Luiza Bugelli Valença 02/01/2023
Um breve relato enviesado sobre o Carandiru
Em 1992 ocorreu um acontecimento que marcaria a história das penitenciárias brasileiras: houve um massacre no Carandiru, que até então era um dos maiores presídios do país. A intervenção militar provocou a morte de 111 detentos. Desde então o Carandiru passou a se tonar um tópico frequente quando o assunto é analisar o sistema carcerário do Brasil. Por isso, a obra ?Estação Carandiru? de Dráusio Varela, se tornou uma importante ferramenta de compreensão sociológica das cadeias do país.
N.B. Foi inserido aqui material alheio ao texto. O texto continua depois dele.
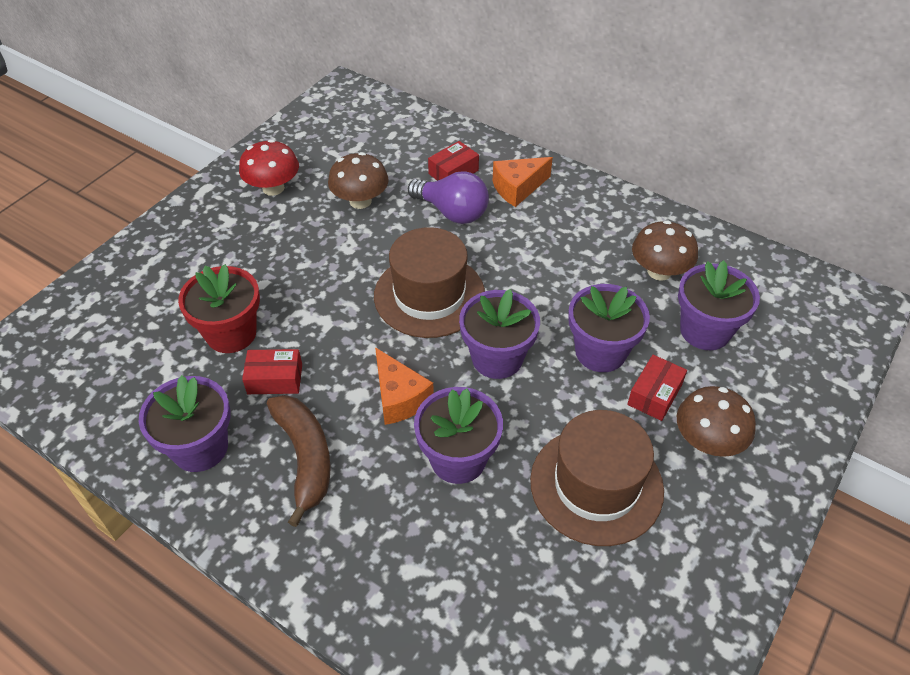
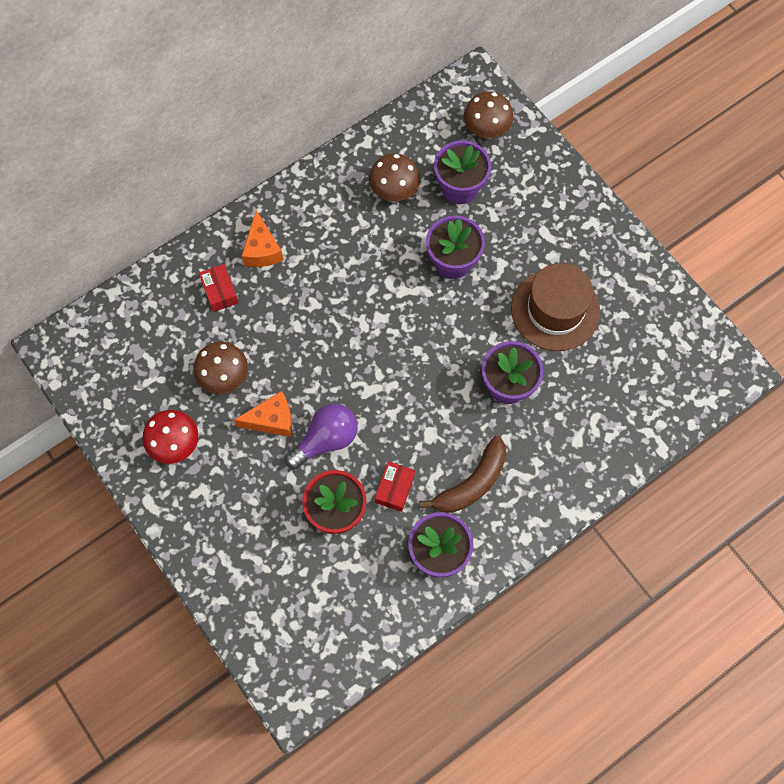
camera: 70 degrees left, 20 degrees up
brown banana [267,395,331,527] -> brown banana turned 135 degrees clockwise [419,436,507,513]
brown hat [374,227,485,338] -> none
orange cheese [375,347,434,425] -> orange cheese moved to [234,391,292,437]
purple light bulb [408,171,489,224] -> purple light bulb moved to [285,403,358,469]
purple flower pot [459,289,540,379] -> none
red box [627,355,687,421] -> none
brown mushroom [677,386,756,457] -> brown mushroom moved to [464,92,514,138]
O livro se trata de uma verdadeira peça jornalística, que narra os relatos das vivências de Dráusio Varela, médico infectologista que atuou por muitos anos no Carandiru, com os detentos. Por ser um profissional da saúde, o foco da obra é evidentemente relatar como era realizado os tratamentos médicos, o que era utilizado como profilaxia e quais eram os maiores males à saúde dentro de presídio. Entretanto, também é possível encontrar características do cotidiano dos presos dentro da cadeia e suas histórias de como foram presos.
Interessantíssima é a forma como o autor narra os surtos de DST na cadeia, principalmente quando se trata da relação da AIDS com a droga. Ainda, é notório que o autor relata, livre de preconceitos próprios, a realidade das mulheres travestis e transgênero que habitavam a cadeia. Ainda, é muito bem explicada a percepção do autor sobre as formas paralelas de governo que existiam dentro do Carandiru.
Todavia, na minha visão, a história se perde em muitos pontos. Primeiramente, senti falta da abordagem sobre o massacre em si, que é parcamente mencionado nas últimas 10 páginas. Além disso, o fato de o autor não abordar o envolvimento do PCC na cadeia foi uma grande perda para a narrativa, visto que o Primeiro Comando da Capital já exercia forte influência sobre os presídios naquela época. Também, julgo que Dráusio Varela romantizou, muitas vezes, a vida bandida, mesmo quando esta envolvia assassinato de civis inocentes, o que é problemático.
Por fim, o livro é importante para que se tenha uma visão sobre alguém que vivenciou de perto o Carandiru. Mas a obra deve ser analisada com muito senso crítico e sem abandonar as opiniões pessoais, pois o que é descrito nas páginas está longe de ser uma verdade absoluta e imparcial.